These original contributions on the evolution of primates and the techniques for studying the subject cover an enormous range of material and incorporate the work of specialists from many different fields, showing the necessity of a multidisciplinary approach to problems of primate morphology and phylogeny. Collectively, they demonstrate the concerns and methods of leading contemporary workers in this and related fields. Each contributor shows his way of attacking fundamental problems of evolutionary primatology.
The range of findings in this book include new clues to the evolution of the middle ear and the subsistence behavior of early primates, a persuasive critique of the Smith-Jones hypothesis that many features of primate cranial morphology are adaptations to the special vicissitudes of arboreal habitation, the remarkable association of relative muscle mass in the hands and feet of catarrhine primates with the particularities of prehensile behaviors, the wealth of behavioral data that may be obtained by the concentrated study of certain primates in the vicinity of waterholes, the striking differences between inferences about the same behavioral phenomena that are based on long-term as opposed to short-term observations of one primate social group, and the strategy of sophisticated mathematical techniques for elucidating biomechanical, evolutionary, and behavioral problems.

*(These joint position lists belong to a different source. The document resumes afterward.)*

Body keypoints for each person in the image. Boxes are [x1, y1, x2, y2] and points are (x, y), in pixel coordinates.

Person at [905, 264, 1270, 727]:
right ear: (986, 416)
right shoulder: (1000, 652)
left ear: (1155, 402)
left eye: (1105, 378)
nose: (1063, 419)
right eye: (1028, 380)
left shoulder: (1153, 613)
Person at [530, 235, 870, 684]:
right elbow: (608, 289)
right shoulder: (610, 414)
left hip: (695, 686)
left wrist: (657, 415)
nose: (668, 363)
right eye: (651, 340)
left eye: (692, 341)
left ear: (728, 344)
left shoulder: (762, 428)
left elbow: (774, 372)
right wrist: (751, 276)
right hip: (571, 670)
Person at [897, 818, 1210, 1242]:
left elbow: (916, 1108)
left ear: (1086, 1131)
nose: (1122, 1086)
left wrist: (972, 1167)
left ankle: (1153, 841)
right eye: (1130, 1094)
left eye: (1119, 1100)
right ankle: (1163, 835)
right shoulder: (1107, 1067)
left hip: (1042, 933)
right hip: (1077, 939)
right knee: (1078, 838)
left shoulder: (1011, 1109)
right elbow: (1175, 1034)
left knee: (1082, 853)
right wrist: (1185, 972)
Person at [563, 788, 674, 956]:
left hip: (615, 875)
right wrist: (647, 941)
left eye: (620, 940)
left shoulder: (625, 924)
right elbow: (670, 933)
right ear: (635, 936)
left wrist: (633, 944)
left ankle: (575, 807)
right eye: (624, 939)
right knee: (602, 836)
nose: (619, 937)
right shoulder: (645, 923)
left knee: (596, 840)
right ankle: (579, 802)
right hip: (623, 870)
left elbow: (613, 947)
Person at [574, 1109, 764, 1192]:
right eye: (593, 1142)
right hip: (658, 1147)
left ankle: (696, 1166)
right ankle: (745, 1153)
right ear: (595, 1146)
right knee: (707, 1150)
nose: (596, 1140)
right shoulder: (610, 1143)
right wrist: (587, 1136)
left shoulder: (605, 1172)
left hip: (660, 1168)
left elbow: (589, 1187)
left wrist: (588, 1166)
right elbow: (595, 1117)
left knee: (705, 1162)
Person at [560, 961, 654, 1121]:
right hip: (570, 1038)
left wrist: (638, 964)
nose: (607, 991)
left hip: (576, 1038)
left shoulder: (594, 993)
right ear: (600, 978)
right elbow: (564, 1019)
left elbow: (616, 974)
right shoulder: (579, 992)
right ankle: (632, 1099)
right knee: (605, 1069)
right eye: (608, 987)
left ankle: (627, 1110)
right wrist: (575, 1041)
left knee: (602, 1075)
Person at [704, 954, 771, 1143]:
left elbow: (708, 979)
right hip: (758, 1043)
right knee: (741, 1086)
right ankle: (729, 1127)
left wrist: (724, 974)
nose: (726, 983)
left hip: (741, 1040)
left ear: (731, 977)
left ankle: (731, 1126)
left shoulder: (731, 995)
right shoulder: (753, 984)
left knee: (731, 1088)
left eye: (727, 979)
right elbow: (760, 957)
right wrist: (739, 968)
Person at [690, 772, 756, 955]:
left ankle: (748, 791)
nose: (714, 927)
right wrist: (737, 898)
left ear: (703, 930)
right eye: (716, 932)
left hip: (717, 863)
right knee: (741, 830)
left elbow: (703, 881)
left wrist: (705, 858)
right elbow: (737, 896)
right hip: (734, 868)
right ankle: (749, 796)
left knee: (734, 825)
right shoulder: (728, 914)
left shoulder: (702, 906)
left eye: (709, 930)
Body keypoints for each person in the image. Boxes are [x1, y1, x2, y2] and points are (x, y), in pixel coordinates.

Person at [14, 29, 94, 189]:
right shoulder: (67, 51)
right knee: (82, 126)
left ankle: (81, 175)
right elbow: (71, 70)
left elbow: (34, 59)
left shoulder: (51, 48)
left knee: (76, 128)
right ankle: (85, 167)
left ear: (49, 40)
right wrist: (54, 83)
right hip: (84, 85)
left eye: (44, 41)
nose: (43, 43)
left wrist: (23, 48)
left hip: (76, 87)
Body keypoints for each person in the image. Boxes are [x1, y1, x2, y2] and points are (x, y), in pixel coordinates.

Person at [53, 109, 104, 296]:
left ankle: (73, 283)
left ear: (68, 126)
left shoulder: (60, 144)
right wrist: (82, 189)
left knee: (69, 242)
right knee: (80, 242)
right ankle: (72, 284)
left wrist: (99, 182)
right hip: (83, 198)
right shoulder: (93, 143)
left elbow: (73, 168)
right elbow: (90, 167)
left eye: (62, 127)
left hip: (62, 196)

Each chapter conveys the status and progress of research in these and other particular areas of special interest, pointing the way toward further clarification of the functional biology and phylogeny of primates through the application of relatively new techniques or the comprehensive employment of available methods. No attempt is made to smooth over controversial points of view, or to endorse a single uniform model of primate evolution. This work will be an important reference for evolutionary and physical anthropologists, evolutionary biologists, comparative morphologists, human anatomists, behavioralists, and students of evolution.